En revanche, lorsqu’une demande d’assistance est introduite et qu’elle est assortie d’un commencement de preuve suffisant des faits allégués, il incombe à l’AIPN d’agir avec toute la célérité requise. Elle doit, notamment, en toutes circonstances, ouvrir l’enquête administrative, sans disposer à cet égard d’un pouvoir d’appréciation, afin de faire la lumière sur les faits et d’en tirer toutes les conséquences, en adoptant les mesures qui s’imposent, telles que l’ouverture d’une procédure disciplinaire à l’encontre de la personne mise en cause lorsque l’administration conclut, à l’issue de l’enquête administrative, à l’existence d’un harcèlement moral.
En l’espèce, le Tribunal estime que l’AIPN du Parlement n’a pas agi avec la célérité nécessaire, puisqu’elle a attendu deux mois pour ouvrir l’enquête administrative et un mois supplémentaire pour en informer les requérants. Elle aurait également dû adopter une mesure d’éloignement total du chef d’unité visé par la demande d’assistance, étant donné que la quasi-totalité de l’unité avait considéré que, dans son comportement, ce chef d’unité méconnaissait l’article 12 bis du statut. En permettant au chef d’unité d’intervenir sur certains sujets de l’unité pendant l’enquête administrative et en le consultant sur la notation des requérants, l’AIPN a également méconnu l’article 24 du statut.

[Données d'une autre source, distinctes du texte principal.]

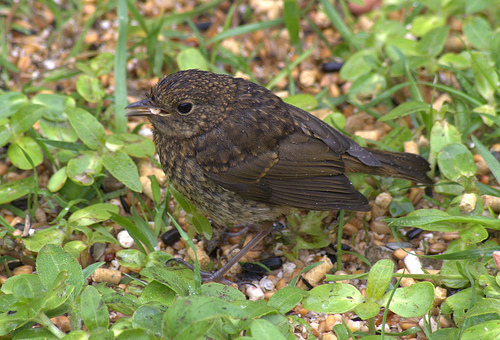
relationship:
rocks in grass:
[10, 21, 84, 108] [345, 23, 490, 87]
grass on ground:
[345, 23, 490, 87] [23, 22, 139, 328]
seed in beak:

Une violation de l’article 24 du statut est en outre retenue car l’AIPN avait en l’espèce omis d’informer les requérants de l’issue de l’enquête administrative, de leur communiquer les rapports d’enquête et de les informer de l’ouverture de la procédure disciplinaire contre le chef d’unité ainsi que de la nature et de la gravité de la sanction qui lui a été subséquemment infligée à l’issue de ladite procédure disciplinaire.
Le Tribunal retient encore que la procédure administrative de traitement de la demande d’assistance, qui s’est écoulée sur près de deux ans, méconnaissait le principe du délai raisonnable.
Le Tribunal a ainsi condamné le Parlement à verser aux requérants un montant global de 36000 euros devant être réparti entre eux, majoré d’intérêts moratoires et compensatoires au taux de la Banque centrale européenne, augmenté de 3,5 points de pourcentage.